How can I check if a non-primary key field's value is either 'A' or 'B' with a Cassandra CQL query? (I'm using Cassandra 2.0.1)

Here's the table definition:

CREATE TABLE my_table (
  my_field text,
  my_field2 text,
  PRIMARY KEY (my_field)
);

I tried:

1> SELECT * FROM my_table WHERE my_field2 IN ('A', 'B');

2> SELECT * FROM my_table WHERE my_field2 = 'A' OR my_field = 'B' ;

The first one failed with this messeage:

Bad Request: IN predicates on non-primary-key columns (my_field2) is not yet supported

The second one failed because Cassandra CQL doesn't support OR keyword

I couldn't get this simple query working (with a pretty straight forward way). I'm pretty frustrated dealing with CQL queries in general. Is it because Cassandra is not mature enough and has really poor support with queries, or is it me who must change the way of thinking?

Answer

Chris Brewer picture Chris Brewer · Oct 7, 2013

This is the intentional functionality of cassandra. You cannot query using a WHERE clause on columns that are not

  • the partition key
  • part of a composite key

This is because your data is partitioned around a ring of cassandra nodes. You want to avoid having to ask the entire ring to return the answer to your query. Ideally you want to be able to retrieve your data from a single node in the ring

Generally in cassandra you want to structure your table to match your queries as opposed to relational normalization. So you have a few options to deal with this.

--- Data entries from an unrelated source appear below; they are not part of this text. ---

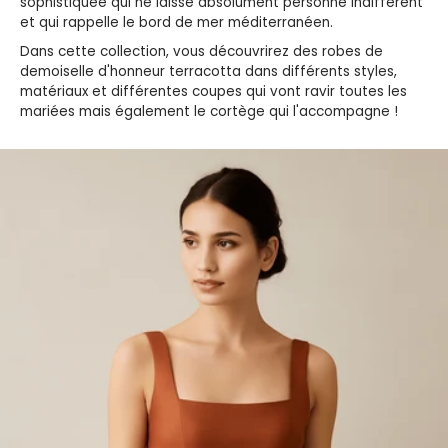
sophistiquée qui ne laisse absolument personne indifférent
et qui rappelle le bord de mer méditerranéen.
Dans cette collection, vous découvrirez des robes de
demoiselle d'honneur terracotta dans différents styles,
matériaux et différentes coupes qui vont ravir toutes les
mariées mais également le cortège qui l'accompagne !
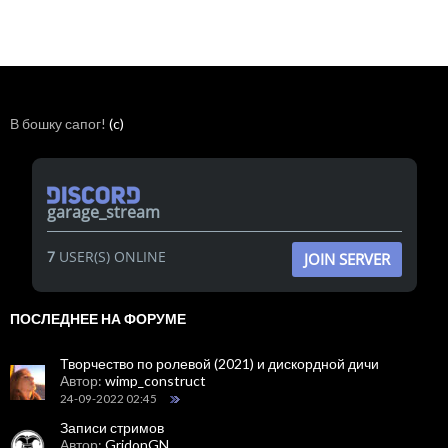
В бошку сапог!
(c)
garage_stream
7
USER(S) ONLINE
JOIN SERVER
ПОСЛЕДНЕЕ НА ФОРУМЕ
Творчество по ролевой (2021) и дискордной дичи
Автор:
wimp_construct
24-09-2022 02:45
Записи стримов
Автор:
GridonGN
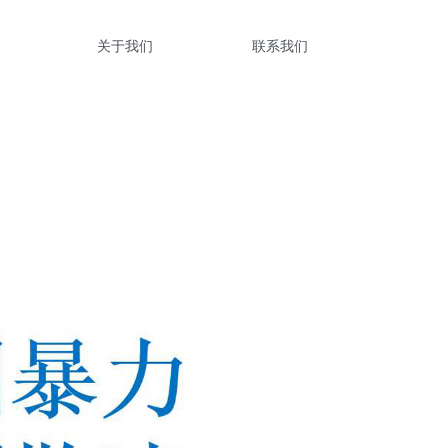
关于我们
联系我们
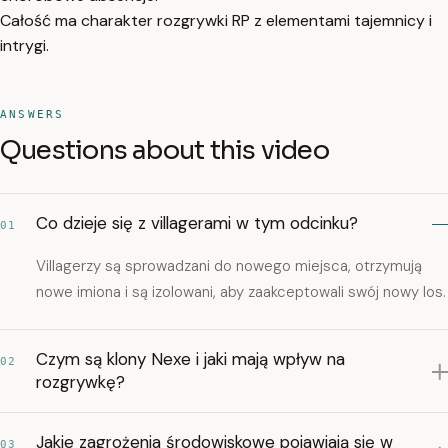
Całość ma charakter rozgrywki RP z elementami tajemnicy i
intrygi.
ANSWERS
Questions about this video
Co dzieje się z villagerami w tym odcinku?
01
Villagerzy są sprowadzani do nowego miejsca, otrzymują
nowe imiona i są izolowani, aby zaakceptowali swój nowy los.
Czym są klony Nexe i jaki mają wpływ na
02
rozgrywkę?
Jakie zagrożenia środowiskowe pojawiają się w
03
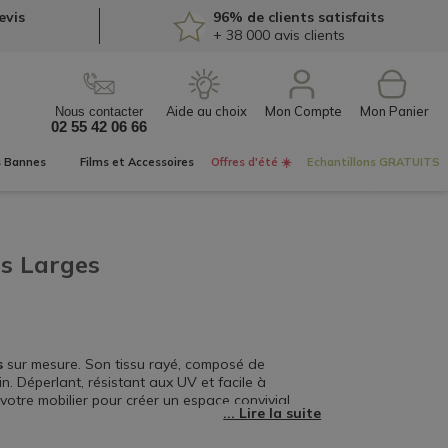
evis
96% de clients satisfaits
+ 38 000
avis clients
Mon Compte
Nous contacter
02 55 42 06 66
s
Bannes
Films et
Accessoires
Offres d'été ☀️
Echantillons
GRATUITS
es Larges
s
sur mesure. Son tissu rayé, composé de
. Déperlant, résistant aux UV et facile à
votre mobilier pour créer un espace convivial et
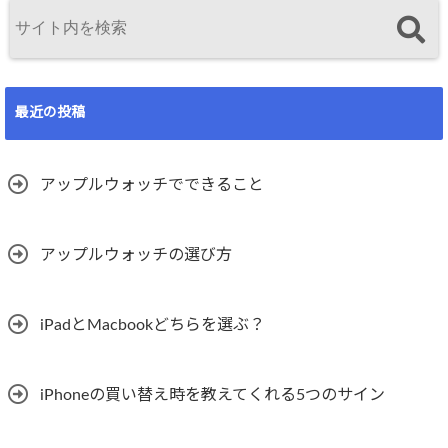
最近の投稿
アップルウォッチでできること
アップルウォッチの選び方
iPadとMacbookどちらを選ぶ？
iPhoneの買い替え時を教えてくれる5つのサイン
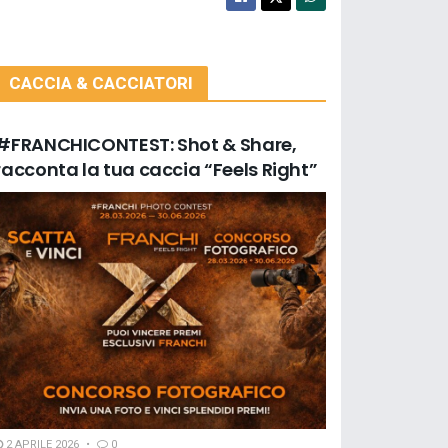
CACCIA & CACCIATORI
#FRANCHICONTEST: Shot & Share,
racconta la tua caccia “Feels Right”
2 APRILE 2026
0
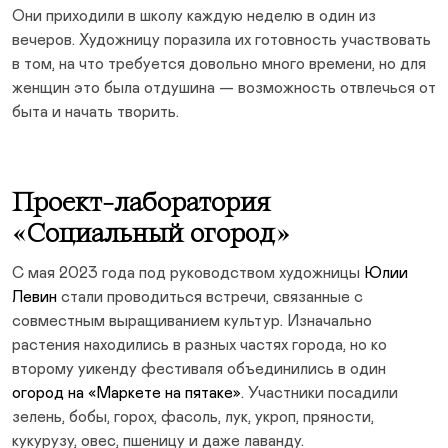
Они приходили в школу каждую неделю в один из
вечеров. Художницу поразила их готовность участвовать
в том, на что требуется довольно много времени, но для
женщин это была отдушина — возможность отвлечься от
быта и начать творить.
Проект-лаборатория
«Социальный огород»
С мая 2023 года под руководством художницы
Юлии
Левин
стали проводиться встречи, связанные с
совместным выращиванием культур. Изначально
растения находились в разных частях города, но ко
второму уикенду фестиваля объединились в один
огород на «Маркете на пятаке»
. Участники посадили
зелень, бобы, горох, фасоль, лук, укроп, пряности,
кукурузу, овес, пшеницу и даже лаванду.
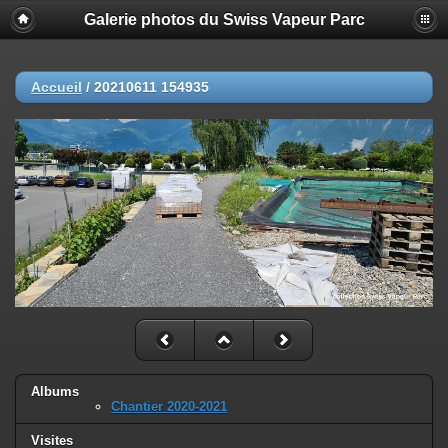
Galerie photos du Swiss Vapeur Parc
Accueil
/
20210611 154935
Albums
Chantier 2020-2021
Visites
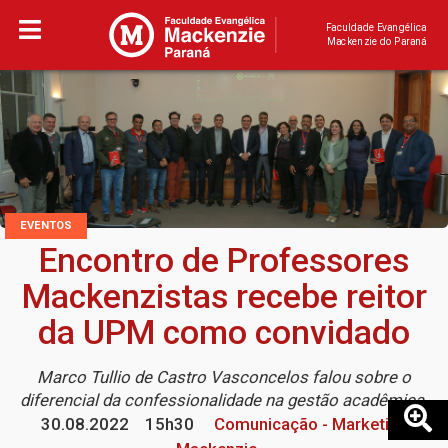
Faculdade Evangélica
Mackenzie do Paraná
EVENTOS
Encontro de Professores
Mackenzistas recebe reitor
da UPM como convidado
Marco Tullio de Castro Vasconcelos falou sobre o
diferencial da confessionalidade na gestão acadêmica
30.08.2022
15h30
Comunicação - Marketing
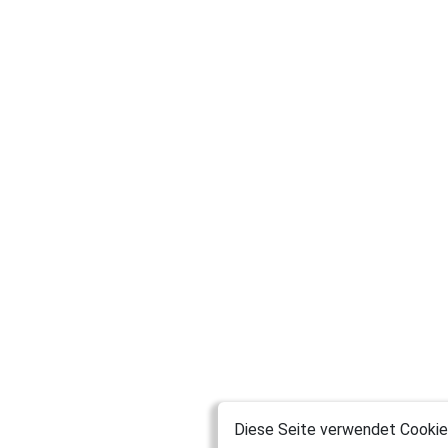
Diese Seite verwendet Cookies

1) write your data to multiple tables to support various queries. In your case you may want to create a second table as

CREATE TABLE my_table (
  my_field2 text,
  my_field text,
  PRIMARY KEY (my_field2)
);

Then your first query will return correctly

2) Create your table with a composite key as

CREATE TABLE my_table (
  my_field text,
  my_field2 text,
  PRIMARY KEY (my_field, my_field2)
);

With this method, if you do not specify a query value for my_field then you will need to append your query with a qualifier to tell cassandra that you really want to query the entire ring

SELECT * FROM my_table WHERE my_field2 IN ('A', 'B') ALLOW FILTERING;

-edit-

you cannot use a secondary index to search for multiple values. Per CQL documentation

http://www.datastax.com/documentation/cql/3.0/webhelp/cql/ddl/ddl_primary_index_c.html

"An index is a data structure that allows for fast, efficient lookup of data matching a given condition."

So, you must give it one and only one value.